A review of the field of adaptive observations has recently been conducted by the THORPEX Data Assimilation and Observing Strategies (DAOS) Working Group, under the auspices of the World Meteorological Organisation (WMO). In the context of this presentation, "adaptive observations" refers to the selection of supplementary observations that augment those observations that are conventionally assimilated into operational numerical weather prediction models. These extra observations can be selected in specific regions at chosen times, in order to improve a short- or medium-range forecast of a high-impact weather event. Examples include dropwindsondes launched from aircraft, new types of satellite data, and the inclusion of selected regular satellite observations (such as radiances) that are currently not included in data assimilation due to routine thinning procedures.
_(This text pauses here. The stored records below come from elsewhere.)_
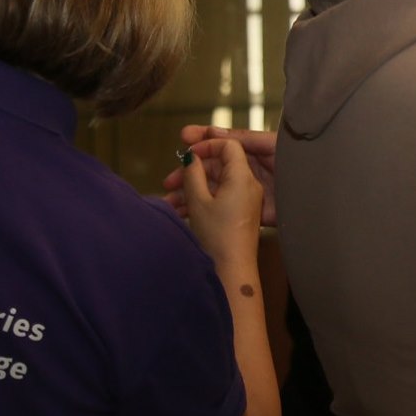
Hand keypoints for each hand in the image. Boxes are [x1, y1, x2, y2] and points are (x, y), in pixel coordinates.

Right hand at [163, 126, 278, 225]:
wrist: (234, 271)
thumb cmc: (218, 235)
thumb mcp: (199, 201)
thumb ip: (193, 174)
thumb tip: (191, 157)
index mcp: (242, 176)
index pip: (228, 146)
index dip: (206, 145)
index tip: (185, 152)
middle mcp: (248, 185)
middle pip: (219, 166)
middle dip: (191, 171)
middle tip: (167, 182)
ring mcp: (245, 199)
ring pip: (215, 185)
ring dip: (190, 190)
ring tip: (167, 203)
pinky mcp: (240, 213)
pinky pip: (219, 198)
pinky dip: (200, 201)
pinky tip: (179, 212)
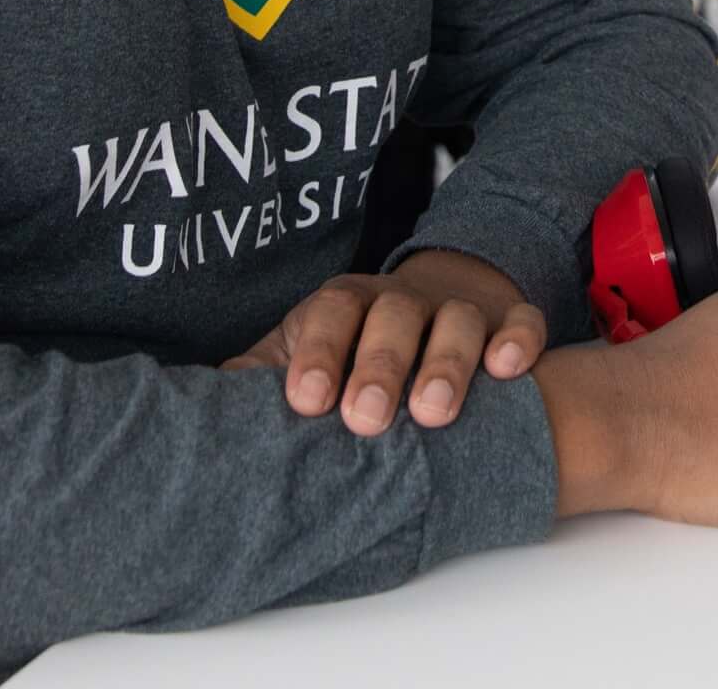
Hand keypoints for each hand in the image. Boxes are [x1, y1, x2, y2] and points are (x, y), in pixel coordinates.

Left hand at [228, 248, 544, 432]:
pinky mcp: (508, 320)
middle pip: (394, 318)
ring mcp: (459, 308)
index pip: (330, 316)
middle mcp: (402, 301)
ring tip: (434, 413)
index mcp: (345, 305)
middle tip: (365, 419)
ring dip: (447, 362)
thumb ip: (259, 377)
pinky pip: (521, 322)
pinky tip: (509, 372)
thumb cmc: (353, 345)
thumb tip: (196, 412)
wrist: (435, 298)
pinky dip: (517, 342)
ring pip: (458, 322)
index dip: (318, 354)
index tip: (306, 402)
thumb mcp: (303, 352)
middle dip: (379, 366)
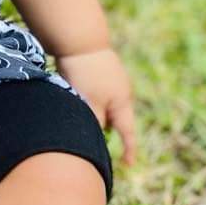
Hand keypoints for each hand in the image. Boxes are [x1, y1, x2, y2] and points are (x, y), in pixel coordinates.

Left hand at [55, 47, 137, 166]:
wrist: (79, 39)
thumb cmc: (84, 74)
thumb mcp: (88, 104)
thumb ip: (94, 124)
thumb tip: (95, 138)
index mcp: (122, 102)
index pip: (128, 132)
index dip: (129, 150)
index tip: (129, 165)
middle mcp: (122, 92)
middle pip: (115, 120)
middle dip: (105, 131)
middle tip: (91, 139)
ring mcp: (113, 80)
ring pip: (105, 107)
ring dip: (96, 115)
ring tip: (79, 114)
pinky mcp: (102, 72)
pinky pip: (99, 95)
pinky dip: (91, 102)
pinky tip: (76, 97)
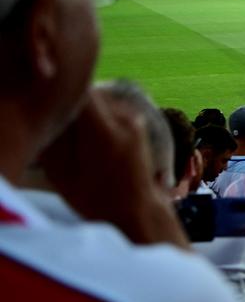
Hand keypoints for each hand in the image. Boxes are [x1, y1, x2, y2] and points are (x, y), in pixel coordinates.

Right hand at [38, 88, 188, 246]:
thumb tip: (52, 110)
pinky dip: (95, 116)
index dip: (61, 97)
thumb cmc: (93, 198)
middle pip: (89, 93)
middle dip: (71, 106)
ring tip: (78, 140)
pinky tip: (91, 140)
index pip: (81, 93)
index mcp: (105, 132)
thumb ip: (55, 136)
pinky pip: (108, 106)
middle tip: (62, 132)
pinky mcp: (137, 119)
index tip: (51, 114)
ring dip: (83, 111)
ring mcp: (134, 116)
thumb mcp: (62, 172)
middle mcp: (125, 118)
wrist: (135, 208)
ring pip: (99, 98)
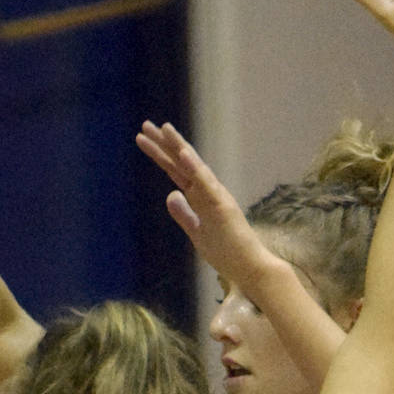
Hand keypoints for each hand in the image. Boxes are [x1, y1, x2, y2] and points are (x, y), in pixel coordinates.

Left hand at [135, 122, 280, 298]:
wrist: (250, 268)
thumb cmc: (226, 252)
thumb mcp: (197, 233)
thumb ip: (184, 214)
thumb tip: (170, 194)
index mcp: (201, 197)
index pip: (177, 171)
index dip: (161, 154)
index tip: (144, 138)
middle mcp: (209, 190)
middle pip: (182, 163)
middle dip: (164, 144)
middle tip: (145, 125)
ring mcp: (216, 196)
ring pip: (194, 166)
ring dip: (179, 146)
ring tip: (164, 128)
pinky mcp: (222, 206)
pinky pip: (206, 183)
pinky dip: (194, 167)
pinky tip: (182, 153)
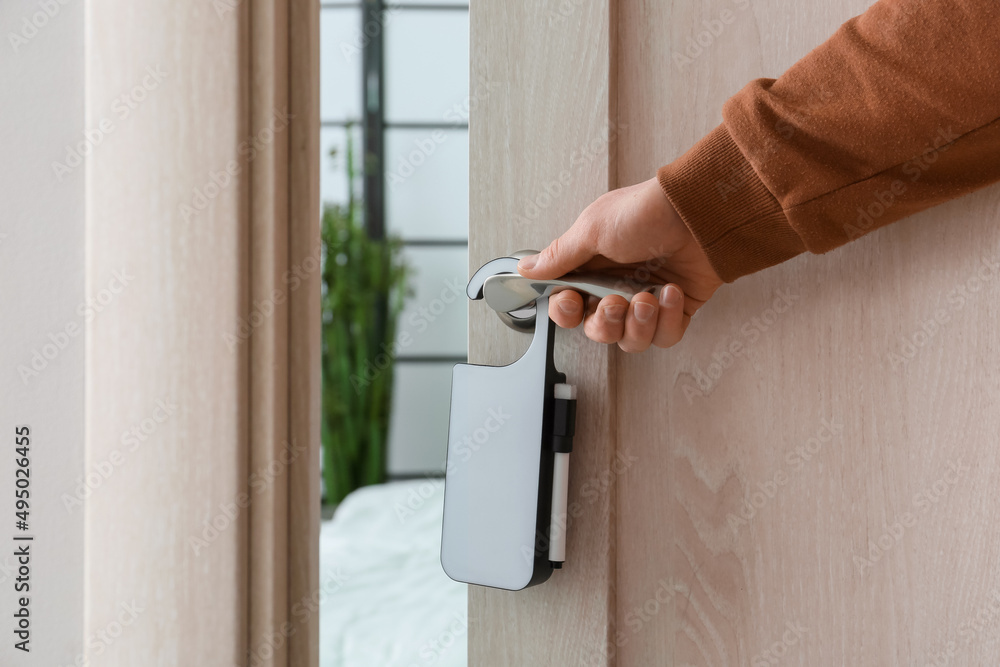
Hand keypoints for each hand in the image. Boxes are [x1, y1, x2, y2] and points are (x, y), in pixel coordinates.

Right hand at [517, 176, 722, 351]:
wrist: (700, 212)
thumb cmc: (647, 213)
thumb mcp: (592, 229)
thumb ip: (559, 256)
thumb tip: (526, 268)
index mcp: (592, 267)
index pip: (568, 306)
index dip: (567, 313)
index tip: (574, 301)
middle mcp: (617, 286)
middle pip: (598, 329)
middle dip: (604, 323)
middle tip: (615, 301)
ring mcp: (648, 299)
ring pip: (630, 340)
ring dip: (637, 325)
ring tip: (648, 299)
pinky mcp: (677, 308)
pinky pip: (664, 336)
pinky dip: (667, 321)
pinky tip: (671, 293)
Since the advent of adaptive observations during the Hurricane Synoptic Flow experiments in the 1980s-90s, and the FASTEX experiment in 1997, several large and usually international field campaigns have taken place in which observations have been targeted at selected regions to improve forecasts of winter storms or tropical cyclones. Concurrently, collaborative efforts to improve the use of satellite data in numerical models have been ongoing. Numerous strategies have been proposed for the selection of adaptive observations, and an array of quantitative evaluations have been performed on the impact of assimilating these extra observations on numerical forecasts. Given the rapid evolution of this field during the past decade, the time is appropriate to review pertinent developments, successes, and shortcomings of these efforts, and to offer recommendations for advancing forecasting via adaptive observations in the future.